_EXTRAIT DU TEXTE:_

[20] L. XII, 14.

Nous avons, il est vrai, le et gressus glomerare superbos de Virgile, qui m'embarrasse, je le confesse, ainsi que le

Gradibusque sonare

Compositis, sinuetque alterna volumina crurum[21].

[21] Géorgiques, l. III, v. 117 et 191-192.

Cet admirable poète, voulant définir ce que les Lapithes, inventeurs de l'équitation, enseignèrent pour la première fois aux chevaux, et ce qu'il convient d'apprendre aux poulains dès qu'ils atteignent quatre ans, emploie des mots d'une précision déconcertante. « Les coursiers des Lapithes, dit-il, surent « stepper », ou « prendre le petit galop rassemblé » — car c'est là ce que signifie, en somme, gressus glomerare superbos ; et les poulains doivent commencer après leur troisième année à « faire entendre sur le sol des allures régulières, et à trotter en pliant bien les jambes l'une après l'autre ».

_TÂCHES À RÉALISER:_
(A) Répondez à ces questions sur le passage consacré à Virgile et aux chevaux :
(i) Qui, selon le texte, a inventé l'équitation ?
(ii) Quelle expression latine l'auteur rend-il par « prendre le petit galop rassemblé » ?
(iii) Après quelle année les poulains doivent-ils commencer à faire entendre sur le sol des allures régulières ?
(B) Reprenez le passage sur Virgile et le dressage des chevaux juste après sa dernière phrase, et écrivez-en la suite.

_DONNÉES EXTRAITES:_
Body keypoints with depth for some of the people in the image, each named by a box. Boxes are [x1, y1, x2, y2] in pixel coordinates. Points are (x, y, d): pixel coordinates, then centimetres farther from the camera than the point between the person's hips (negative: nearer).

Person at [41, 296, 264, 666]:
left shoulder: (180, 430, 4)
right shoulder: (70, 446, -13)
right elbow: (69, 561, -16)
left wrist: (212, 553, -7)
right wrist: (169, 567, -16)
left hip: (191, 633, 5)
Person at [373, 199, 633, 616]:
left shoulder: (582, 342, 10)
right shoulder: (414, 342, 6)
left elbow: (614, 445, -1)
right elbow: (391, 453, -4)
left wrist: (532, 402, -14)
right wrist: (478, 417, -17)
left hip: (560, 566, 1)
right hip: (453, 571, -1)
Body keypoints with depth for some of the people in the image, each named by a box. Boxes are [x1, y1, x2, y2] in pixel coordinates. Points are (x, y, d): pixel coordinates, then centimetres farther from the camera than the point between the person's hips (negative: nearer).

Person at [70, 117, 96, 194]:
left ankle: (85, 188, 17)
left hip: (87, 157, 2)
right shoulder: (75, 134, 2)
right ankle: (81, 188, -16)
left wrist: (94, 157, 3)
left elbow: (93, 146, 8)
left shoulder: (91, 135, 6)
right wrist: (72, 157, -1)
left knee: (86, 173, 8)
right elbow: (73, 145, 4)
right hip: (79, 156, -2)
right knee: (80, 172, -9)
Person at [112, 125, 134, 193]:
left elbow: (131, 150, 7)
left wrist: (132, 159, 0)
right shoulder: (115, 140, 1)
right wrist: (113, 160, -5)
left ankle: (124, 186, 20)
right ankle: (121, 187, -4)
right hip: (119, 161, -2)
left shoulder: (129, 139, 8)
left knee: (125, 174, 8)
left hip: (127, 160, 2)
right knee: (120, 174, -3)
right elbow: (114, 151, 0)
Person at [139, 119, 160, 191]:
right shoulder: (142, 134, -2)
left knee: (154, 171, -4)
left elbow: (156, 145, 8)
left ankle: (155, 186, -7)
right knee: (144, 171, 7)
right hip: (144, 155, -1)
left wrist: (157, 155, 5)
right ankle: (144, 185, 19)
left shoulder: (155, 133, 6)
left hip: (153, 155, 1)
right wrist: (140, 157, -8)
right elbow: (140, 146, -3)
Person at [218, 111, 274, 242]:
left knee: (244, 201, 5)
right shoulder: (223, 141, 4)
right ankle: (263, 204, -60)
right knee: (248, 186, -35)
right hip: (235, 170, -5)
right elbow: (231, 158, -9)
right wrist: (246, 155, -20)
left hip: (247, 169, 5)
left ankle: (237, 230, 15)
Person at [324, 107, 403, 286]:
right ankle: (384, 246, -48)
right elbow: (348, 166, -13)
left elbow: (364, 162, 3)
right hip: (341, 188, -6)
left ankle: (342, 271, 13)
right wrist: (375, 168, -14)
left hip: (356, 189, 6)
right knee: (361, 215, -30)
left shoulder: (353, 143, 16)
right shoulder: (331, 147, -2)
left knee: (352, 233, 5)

* * *

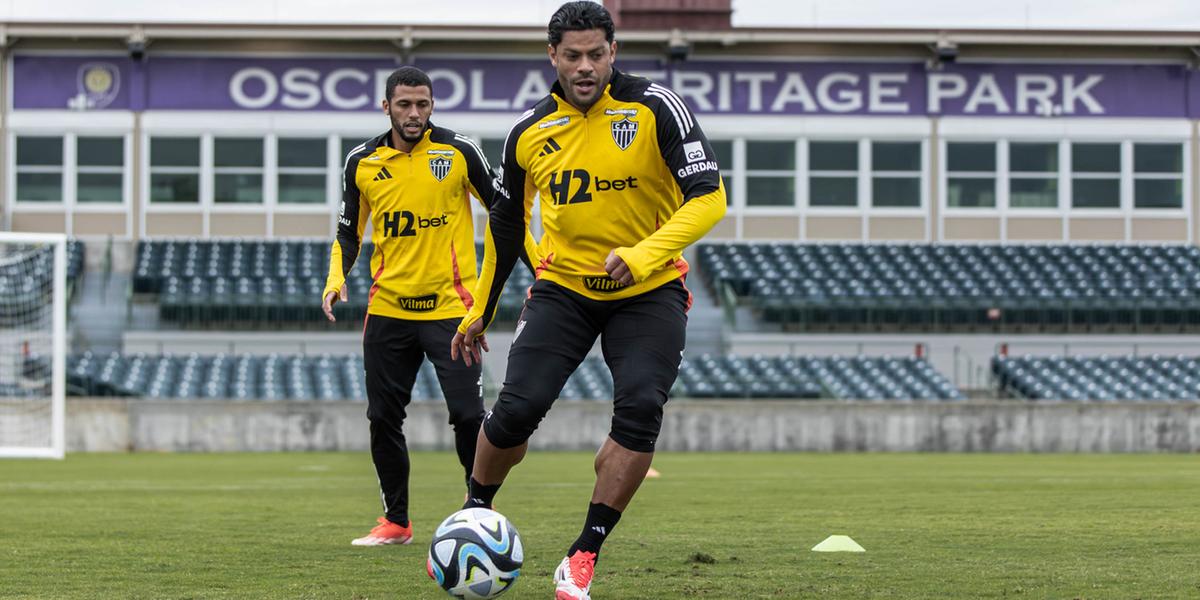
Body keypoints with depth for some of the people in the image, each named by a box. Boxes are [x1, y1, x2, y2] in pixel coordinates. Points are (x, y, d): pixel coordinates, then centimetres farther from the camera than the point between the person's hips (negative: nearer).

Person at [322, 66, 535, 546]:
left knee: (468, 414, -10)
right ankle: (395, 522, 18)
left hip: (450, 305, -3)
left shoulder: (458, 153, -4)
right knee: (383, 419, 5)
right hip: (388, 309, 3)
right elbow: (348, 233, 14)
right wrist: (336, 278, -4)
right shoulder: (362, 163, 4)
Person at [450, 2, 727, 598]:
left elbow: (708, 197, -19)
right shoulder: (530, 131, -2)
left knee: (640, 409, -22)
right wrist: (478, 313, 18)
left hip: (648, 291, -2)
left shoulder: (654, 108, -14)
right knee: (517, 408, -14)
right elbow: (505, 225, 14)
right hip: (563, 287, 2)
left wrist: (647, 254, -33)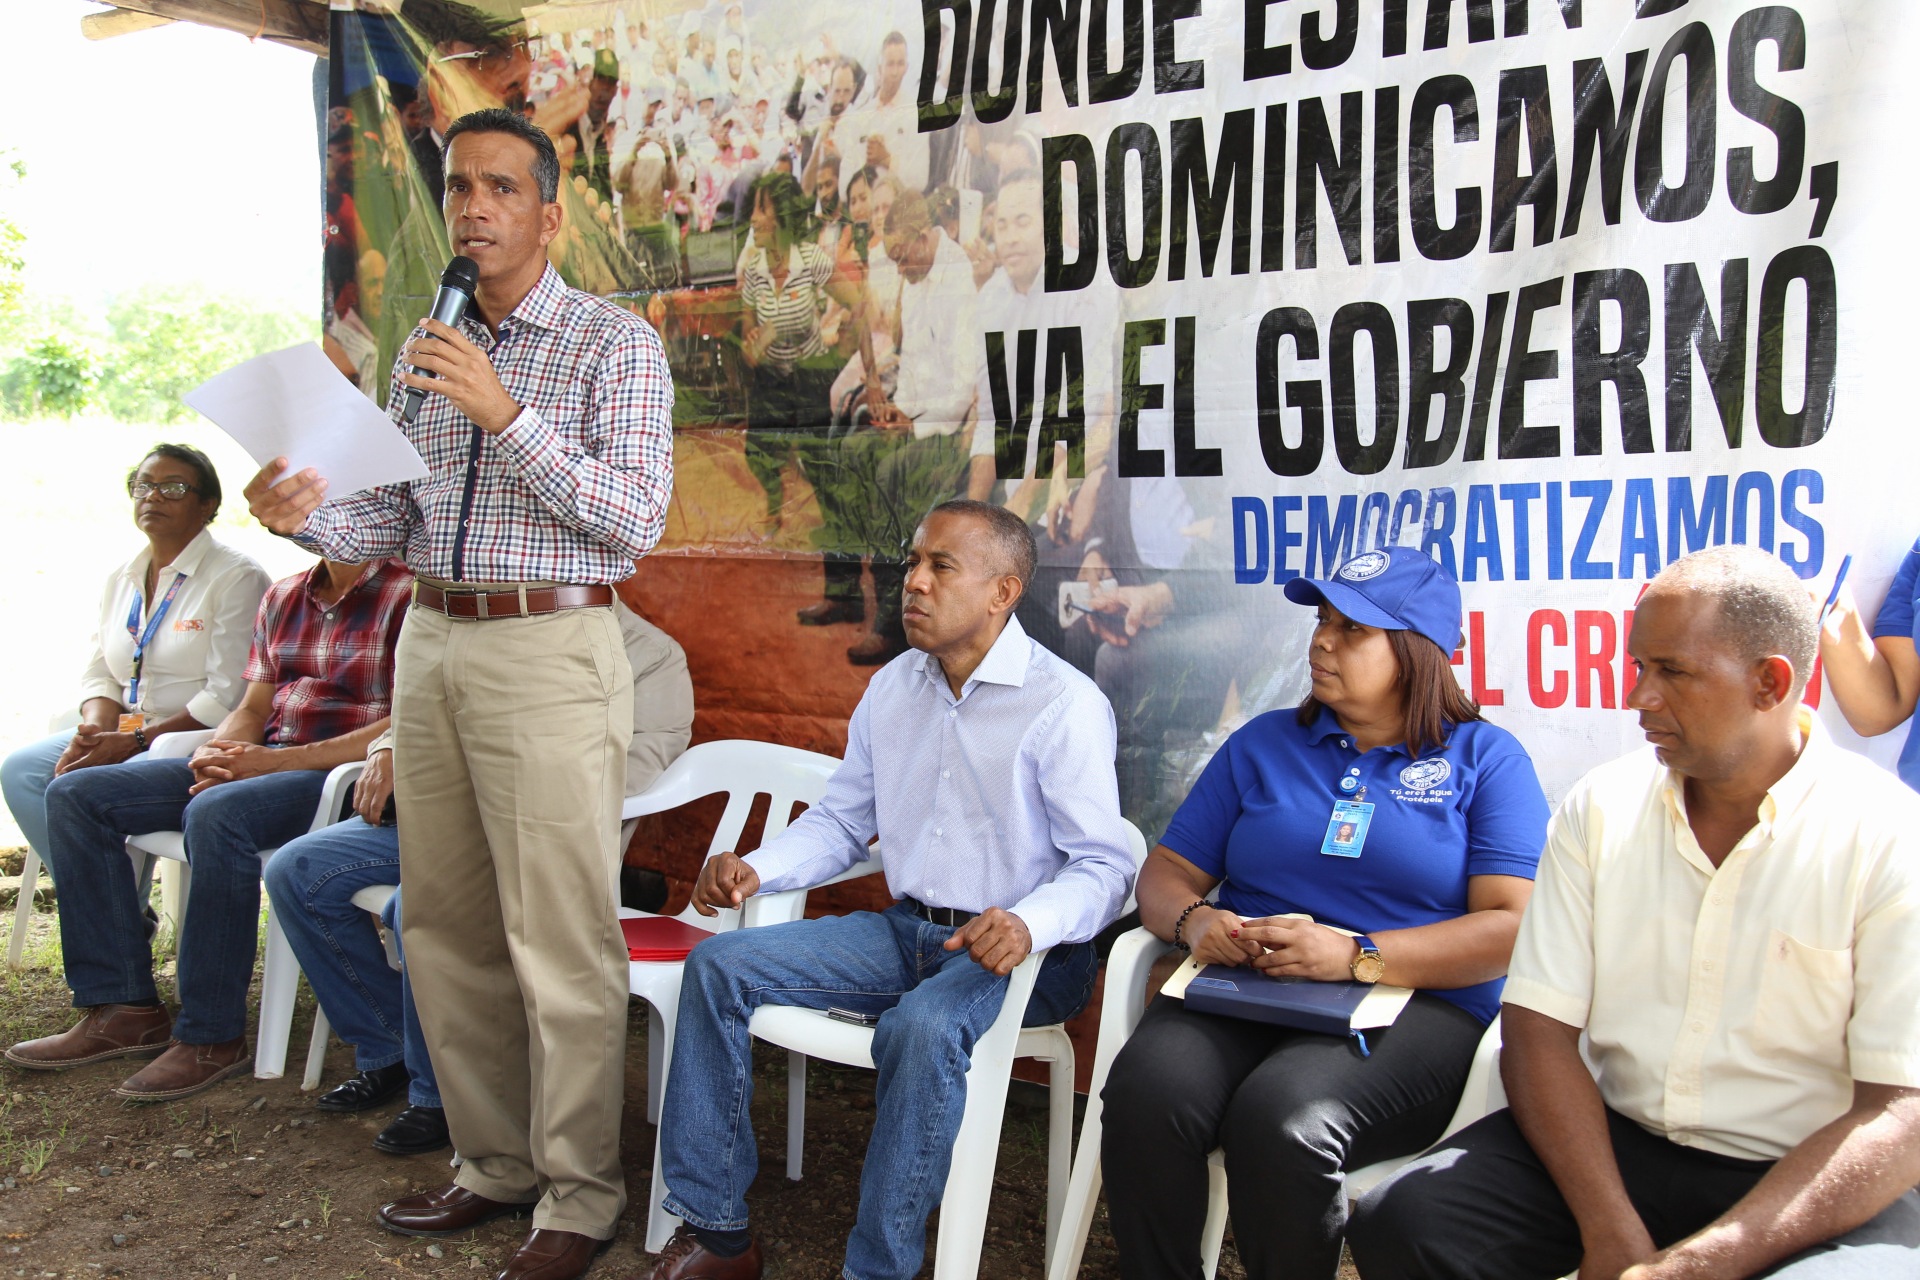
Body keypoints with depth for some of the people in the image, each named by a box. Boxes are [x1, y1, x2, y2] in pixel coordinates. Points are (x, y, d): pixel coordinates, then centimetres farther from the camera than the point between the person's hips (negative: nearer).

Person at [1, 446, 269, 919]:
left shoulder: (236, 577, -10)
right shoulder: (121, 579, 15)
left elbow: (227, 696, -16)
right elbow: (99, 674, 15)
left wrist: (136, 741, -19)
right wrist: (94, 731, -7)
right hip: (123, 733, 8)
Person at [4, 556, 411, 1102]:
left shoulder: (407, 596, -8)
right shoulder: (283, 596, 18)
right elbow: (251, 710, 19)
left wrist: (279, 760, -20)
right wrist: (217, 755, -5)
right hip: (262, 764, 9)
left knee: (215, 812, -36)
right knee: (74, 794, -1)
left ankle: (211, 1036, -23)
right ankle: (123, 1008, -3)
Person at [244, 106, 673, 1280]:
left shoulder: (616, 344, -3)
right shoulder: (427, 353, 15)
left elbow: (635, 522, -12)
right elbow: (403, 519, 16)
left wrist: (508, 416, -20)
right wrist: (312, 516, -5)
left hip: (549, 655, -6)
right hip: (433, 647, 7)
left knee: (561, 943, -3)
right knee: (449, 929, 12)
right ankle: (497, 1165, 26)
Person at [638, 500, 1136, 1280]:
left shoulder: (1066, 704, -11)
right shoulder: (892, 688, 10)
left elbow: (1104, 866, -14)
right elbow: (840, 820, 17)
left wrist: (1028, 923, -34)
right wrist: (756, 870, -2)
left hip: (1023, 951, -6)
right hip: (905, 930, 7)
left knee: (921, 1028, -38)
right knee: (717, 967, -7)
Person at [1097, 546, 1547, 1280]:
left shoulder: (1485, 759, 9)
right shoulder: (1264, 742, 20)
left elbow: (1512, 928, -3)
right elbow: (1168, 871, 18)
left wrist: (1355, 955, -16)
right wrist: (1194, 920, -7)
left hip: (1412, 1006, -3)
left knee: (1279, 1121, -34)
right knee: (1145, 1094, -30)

* * *

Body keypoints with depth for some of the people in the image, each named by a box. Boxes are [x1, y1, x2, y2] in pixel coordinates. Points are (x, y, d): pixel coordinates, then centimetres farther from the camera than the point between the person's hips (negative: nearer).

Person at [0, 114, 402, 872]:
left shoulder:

_RÉPONSES DONNÉES:_
(A)
(i) Les Lapithes.
(ii) Gressus glomerare superbos.
(iii) Après leur troisième année.

(B)
Mais quoi! tout cheval inquiet ou irrité gressus glomerat superbos ; et tout poulain, si piteux soit-il, en arrive à régler son allure. Moins il a de sang, mieux il la règle.

*
* *

Concluons : on peut imaginer, sans trop de chances d'erreur, le cavalier antique comme un lad athlétique monté à cru sur un gros cob. Notez que, par un clair soleil, ce groupe, à demi-nu et animé, peut n'être pas sans beauté.